Value parsers can implement an optional suggest() method to provide intelligent completion suggestions for shell completion. This method enables users to discover valid values by pressing Tab, improving usability and reducing input errors.
Built-in parser suggestions
Many built-in value parsers automatically provide completion suggestions:
import { choice, locale, url } from "@optique/core/valueparser";
import { timeZone } from "@optique/temporal";
// Choice parser suggests all available options
const format = choice(["json", "yaml", "xml"]);
// Completing "j" suggests: ["json"]
// URL parser suggests protocol completions when allowedProtocols is set
const apiUrl = url({ allowedProtocols: ["https:", "http:"] });
// Completing "ht" suggests: ["http://", "https://"]
// Locale parser suggests common locale identifiers
const userLocale = locale();
// Completing "en" suggests: ["en", "en-US", "en-GB", "en-CA", ...]
// Timezone parser uses Intl.supportedValuesOf for dynamic suggestions
const timezone = timeZone();
// Completing "America/" suggests: ["America/New_York", "America/Chicago", ...]Custom suggestion implementation
Implement the suggest() method in custom value parsers to provide domain-specific completions:
import { type ValueParser, type ValueParserResult } from "@optique/core/valueparser";
import { type Suggestion } from "@optique/core/parser";
import { message } from "@optique/core/message";
function httpMethod(): ValueParser<"sync", string> {
const methods = ["GET", "POST", "PUT", "DELETE", "PATCH", "HEAD", "OPTIONS"];
return {
$mode: "sync",
metavar: "METHOD",
parse(input: string): ValueParserResult<string> {
const method = input.toUpperCase();
if (methods.includes(method)) {
return { success: true, value: method };
}
return {
success: false,
// Note: For proper formatting of choice lists, see the "Formatting choice lists"
// section in the Concepts guide on Messages
error: message`Invalid HTTP method: ${input}. Valid methods: ${methods.join(", ")}.`,
};
},
format(value: string): string {
return value;
},
*suggest(prefix: string): Iterable<Suggestion> {
for (const method of methods) {
if (method.toLowerCase().startsWith(prefix.toLowerCase())) {
yield {
kind: "literal",
text: method,
description: message`HTTP ${method} request method`
};
}
}
},
};
}File completion delegation
For file and directory inputs, delegate completion to the shell's native file system integration using file-type suggestions:
import { type ValueParser, type ValueParserResult } from "@optique/core/valueparser";
import { type Suggestion } from "@optique/core/parser";
import { message } from "@optique/core/message";
function configFile(): ValueParser<"sync", string> {
return {
$mode: "sync",
metavar: "CONFIG",
parse(input: string): ValueParserResult<string> {
// Validation logic here
return { success: true, value: input };
},
format(value: string): string {
return value;
},
*suggest(prefix: string): Iterable<Suggestion> {
yield {
kind: "file",
type: "file",
extensions: [".json", ".yaml", ".yml"],
includeHidden: false,
description: message`Configuration file`
};
},
};
}The suggest() method receives the current input prefix and should yield Suggestion objects.
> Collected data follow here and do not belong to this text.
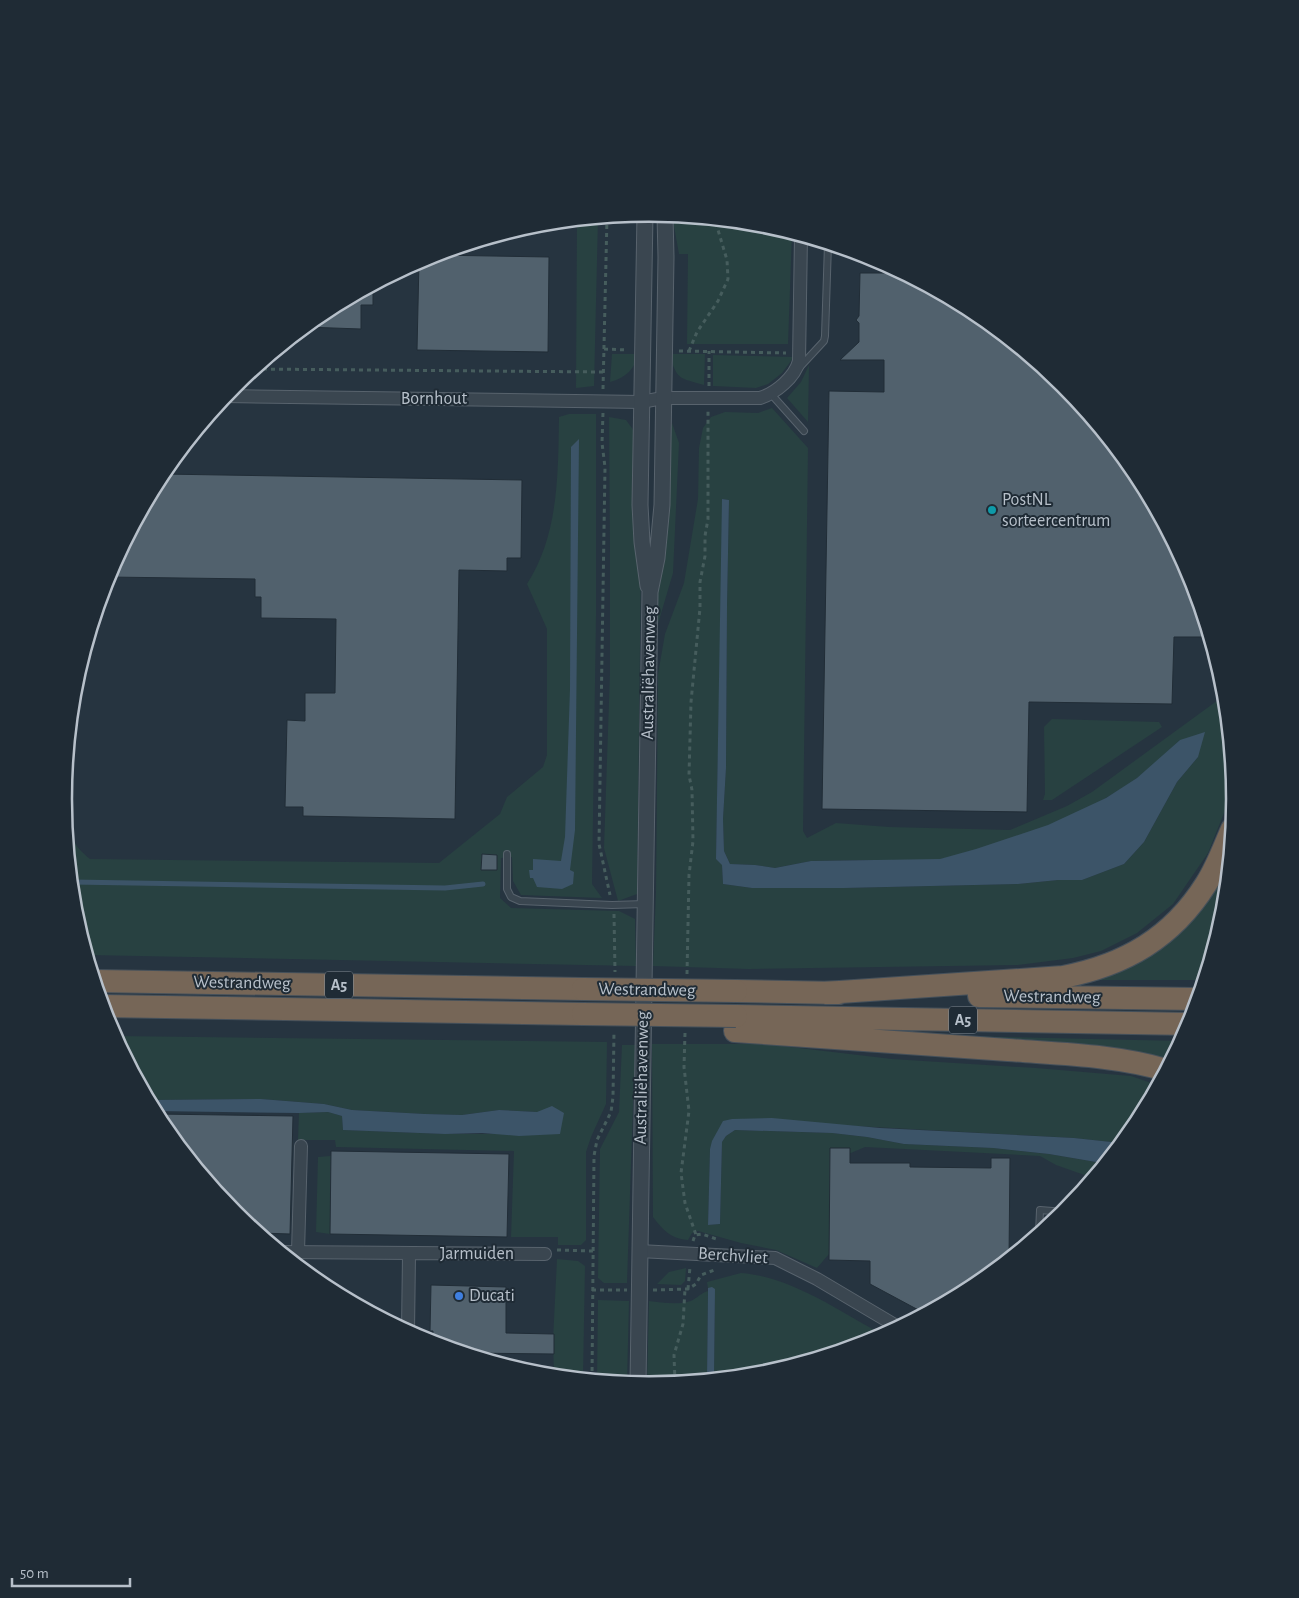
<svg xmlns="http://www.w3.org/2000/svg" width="1299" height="1598" viewBox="0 0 1299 1598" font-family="'Alegreya Sans',sans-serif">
  <rect width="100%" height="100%" fill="#263440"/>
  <path fill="#284141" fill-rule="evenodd" d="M672,215l92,10 28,8 -4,111h-101l1,-90h-9z
    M598,218l-4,168 -18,2 1,-168z
    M612,354h27c-5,15 -13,24 -29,28z
    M670,354h35l-1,31c-24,-7 -28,-5 -34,-31z
    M713,355l81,2 -12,16 -14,11 -12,4 -43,-2z
    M809,365l-1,57 -21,-24 14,-16z
    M772,408l36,40 -5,383 4,7 29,-15 53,4 121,3 57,-24 25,-14 133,-97 9,93 -26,65 -35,51 -36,29 -36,18 -28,7 -55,7 -269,4 -96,-3 3,-74 2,-218 7,-40 19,-51 14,-84 1,-51 4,-20 8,-11 14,-5 33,1zM723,499l6,1 -2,107 -1,161 -3,51 1,32 6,13 25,1 20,3 36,-7 54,-1 22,2 1,-2c17,0 37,2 53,-1 59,-12 148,-45 196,-81 15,-11 29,-25 43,-38l18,17 -21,25 -33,60 -20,22 -42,16h-24l-40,4 -174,4h-92l-29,-4 -1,-20 -6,-5z
    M569,414h27v202l-4,268 10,14 -81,-3 -8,-14 -1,-24 -11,1 -1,40 11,10 108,3 16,8 1,47 -548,-11 -13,-42 -9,-96h6c1,24 -1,26 18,42l349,4 61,-49 7,-17 36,-30 4,-12v-126l-20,-45c32,-50 31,-110 32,-167z
    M609,417l17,3 14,19 2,40 -5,415 -19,7 -14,-53 6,-176v-120z
    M672,423l7,20 -6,130 -18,61 -4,-4 16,-188z
    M1052,719l107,3 3,5 -110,73h-9l2,-6 -1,-67z
    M1230,849l-6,65 -20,66h-133l50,-10z
    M919,1035l262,6 -11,22z
    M115,1036l492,6 -1,62 -15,33 -5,15v88l-5,5h-23v-8h-47l3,-86 -178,-4 -1,-7h-37l1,-27 29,-1 14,4 1,14 102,4h115l-23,-22 -38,-2 -37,5 -37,-1 -73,-4 -28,-6 -63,-5 -112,1z
    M652,1044h113l127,15 144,9 95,8 26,9 -21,40 -15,18 -47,-5 -342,-19 -22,30 -2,76 12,-1 2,-82 4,-6 9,-6 97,3 35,4 37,7 89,4 56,6 47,8 6,4 -9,12 -37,-13 -16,-9 -175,-9 -26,11 -8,12 -2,84 -12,14 -41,-18 -35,-7 -43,-12 -6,2 -4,7c-17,-1 -25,-10 -35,-23z
    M622,1045h13l-8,238h-23l-6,-5 2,-129 19,-37z
    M331,1156l-1,78 -14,-2 2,-75z
    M557,1259l21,2 7,5 -2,112 -29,-3 -1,-35z
    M686,1268l-1,13 -4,4 -24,-1 12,-12z
    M741,1273c50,4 98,38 142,62l-10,5 -109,34 -50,4 1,-88 -7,-2 -1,-6z
    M708,1291l-1,88 -60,6 2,-84c11,1 26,4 38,1 8,-1 13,-9 21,-11z
    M598,1300l31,1 -2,82 -30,-3z"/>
  <path fill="#3c5468" d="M579,439l-4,391 -5,40 4,2 -1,12 -11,5 -25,-2 -4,-9h-3l-1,-8h4v-11l28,2 4,-24 5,-148 1,-242z
    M722,499l7,1 -2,107 -1,161 -3,51 1,32 6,13 25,1 20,3 36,-7 129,-2 36,-10 72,-24 58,-27 31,-20 43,-38 25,-8 -7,25 -21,25 -33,60 -20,22 -42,16h-24l-40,4 -174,4h-92l-29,-4 -1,-19 -6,-6z
    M261,1099l63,5 28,6 73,4 37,1 37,-5 38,2 15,-6 12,7 -4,21 -41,2 -37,-3 -37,1 -102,-4 -1,-14 -14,-4 -29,1 -144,-2 -6,-11z
    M772,1118l108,10 194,10 47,5 -19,23 -6,-4 -47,-8 -56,-6 -89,-4 -37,-7 -35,-4 -97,-3 -9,6 -4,6 -2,82 -12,1 2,-76 2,-8 11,-20 9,-2z
    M712,1287l3,2 -1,89 -7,1 1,-88v-3z"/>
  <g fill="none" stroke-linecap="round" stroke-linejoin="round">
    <path stroke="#3c5468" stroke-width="5" d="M72,882l373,6 38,-4"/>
  </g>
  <path fill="#51616d" stroke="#212d37" d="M434,255l115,2 -1,95 -131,-2 2,-89z
    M860,273h43l72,39 89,73 73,89 54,101 19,62h-36l-2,67 -143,-2 -2,110 -205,-3 7,-418 55,1v-32h-44l19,-18v-19l-3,-3 3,-4z
    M373,286v19h-12v24l-56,-2 19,-15z
    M162,474l360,6 -1,78h-14v13l-48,-1 -4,249 -152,-3v-9h-18l2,-87 18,1v-28h30l1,-74 -75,-1v-21h-6v-18l-147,-2z
    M482,854l15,1v15h-16z
    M157,1114l136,2 -3,118 -30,-1 -25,-20 -73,-89z
    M830,1148h20v15h60v4l81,1v-10h19l-1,100 -34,28 -51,27 -54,-29v-23l-41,-1z
    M331,1151l178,3 -2,83 -177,-3z
    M431,1285l75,2v46l48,1v20l-87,-1 -35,-11 1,-11h-3z"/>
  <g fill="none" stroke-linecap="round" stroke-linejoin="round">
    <defs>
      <path id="service" d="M799,368l25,-27 1,-5 3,-92
        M771,394l33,37
        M507,854v35l4,8 9,4 92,4 33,-1
        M1039,1233l1,-23 25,2"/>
      <path id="minor" d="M226,396l415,6 22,-4h97c16,-5 35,-21 39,-37l2,-125
        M639,1251l136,7 42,21 81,48
        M282,1252l263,2
        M298,1252l3,-106
        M408,1331l1,-77"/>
      <path id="tertiary" d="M645,214l-5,291 2,37 6,44
        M638,1384l12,-792 7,-34 5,-53 4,-248 -1,-42"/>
      <path id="motorway" d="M96,981l487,8
        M736,991l103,2
        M825,993l238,-16c62,-12 109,-39 143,-93 11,-17 18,-37 26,-55
        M979,996l219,3
        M103,1006l480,8
        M736,1016l454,8
        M735,1031c91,6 182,12 273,19 52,4 107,5 158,20"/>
    </defs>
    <use href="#service" stroke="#58636d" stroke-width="8"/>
    <use href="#minor" stroke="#58636d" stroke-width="14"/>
    <use href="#tertiary" stroke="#58636d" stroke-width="17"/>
    <use href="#motorway" stroke="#45505a" stroke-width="24"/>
    <path stroke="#465d5d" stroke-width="3" stroke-dasharray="4 4" stroke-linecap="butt" d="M604,349l24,1
      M679,351l107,2
      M689,351l8,-19 21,-31 10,-22 -1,-19 -12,-40
      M255,369l348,3
      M709,386v-35
      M603,389l4,-172
      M603,413l-1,30 3,24 -6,377 11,51
      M614,914l1,58
      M687,974l2,-99 4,-34 -1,-51 -3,-15 2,-73 9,-94v-26l5,-26v-20l3,-17v-109
      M685,1033l-1,34 5,44 -8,62 4,30 11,32
      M693,1241l2,-6 7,-1 17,6
      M557,1250l36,1
      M688,1289l2,-22
      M592,1290h35
      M653,1290l35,-1 8,-5 5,-9 16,-6
      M592,1379l2,-223 3,-16 14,-28 2,-15 1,-66
      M675,1382l-1,-27 9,-31 2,-35"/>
    <use href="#service" stroke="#3a4650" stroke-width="6"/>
    <use href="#minor" stroke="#3a4650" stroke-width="12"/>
    <use href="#tertiary" stroke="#3a4650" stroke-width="15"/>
    <use href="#motorway" stroke="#766657" stroke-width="22"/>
    <defs>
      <path id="motorway-bridge" d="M583,989l153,2
        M583,1014l153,2"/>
    </defs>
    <use href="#motorway-bridge" stroke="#45505a" stroke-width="24" stroke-linecap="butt"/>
    <use href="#motorway-bridge" stroke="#766657" stroke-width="22"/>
  </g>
  <circle fill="#0f9aa8" stroke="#1f2b35" stroke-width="2" cx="992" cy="510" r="5"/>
  <circle fill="#3f7fe0" stroke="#1f2b35" stroke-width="2" cx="459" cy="1296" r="5"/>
  <g text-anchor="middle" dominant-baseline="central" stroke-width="4" stroke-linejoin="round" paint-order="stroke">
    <g fill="#1f2b35" stroke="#89939d" stroke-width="1">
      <rect x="325" y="971.5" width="28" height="27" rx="4"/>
      <rect x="949" y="1006.5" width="28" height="27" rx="4"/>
    </g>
    <g font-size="16" font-weight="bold" fill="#b7c0ca">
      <text x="339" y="985">A5</text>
      <text x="963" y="1020">A5</text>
    </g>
    <g font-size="18" fill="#b7c0ca" stroke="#1f2b35">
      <text x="434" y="399">Bornhout</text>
      <text transform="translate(649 673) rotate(-89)">Australiëhavenweg</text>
      <text transform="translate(242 983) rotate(1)">Westrandweg</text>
      <text transform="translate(647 990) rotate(1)">Westrandweg</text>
      <text transform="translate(1052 997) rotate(1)">Westrandweg</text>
      <text transform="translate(642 1078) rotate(-89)">Australiëhavenweg</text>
      <text x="477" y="1254">Jarmuiden</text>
      <text transform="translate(733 1256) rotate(4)">Berchvliet</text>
    </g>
    <g font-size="18" fill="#b7c0ca" stroke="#1f2b35" text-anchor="start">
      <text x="1002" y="500">PostNL<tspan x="1002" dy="21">sorteercentrum</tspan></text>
      <text x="469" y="1296">Ducati</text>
    </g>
  </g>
  <path d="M0 0H1299V1598H0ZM72 799a577 577 0 1 1 1154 0a577 577 0 1 1-1154 0Z" fill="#1f2b35" fill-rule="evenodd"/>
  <path fill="none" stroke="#b7c0ca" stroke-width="2.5" d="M72 799a577 577 0 1 1 1154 0a577 577 0 1 1-1154 0Z"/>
  <path d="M12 1578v8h118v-8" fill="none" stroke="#b7c0ca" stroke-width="2.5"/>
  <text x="20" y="1578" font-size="15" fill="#b7c0ca" stroke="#1f2b35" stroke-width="4" paint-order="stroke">50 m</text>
</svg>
The shell completion system handles filtering and display, while native file completion provides better performance and platform-specific behavior for file system operations.
Completion suggestions improve user experience by making CLI applications more discoverable and reducing typing errors, while maintaining the same type safety and validation guarantees as the parsing logic.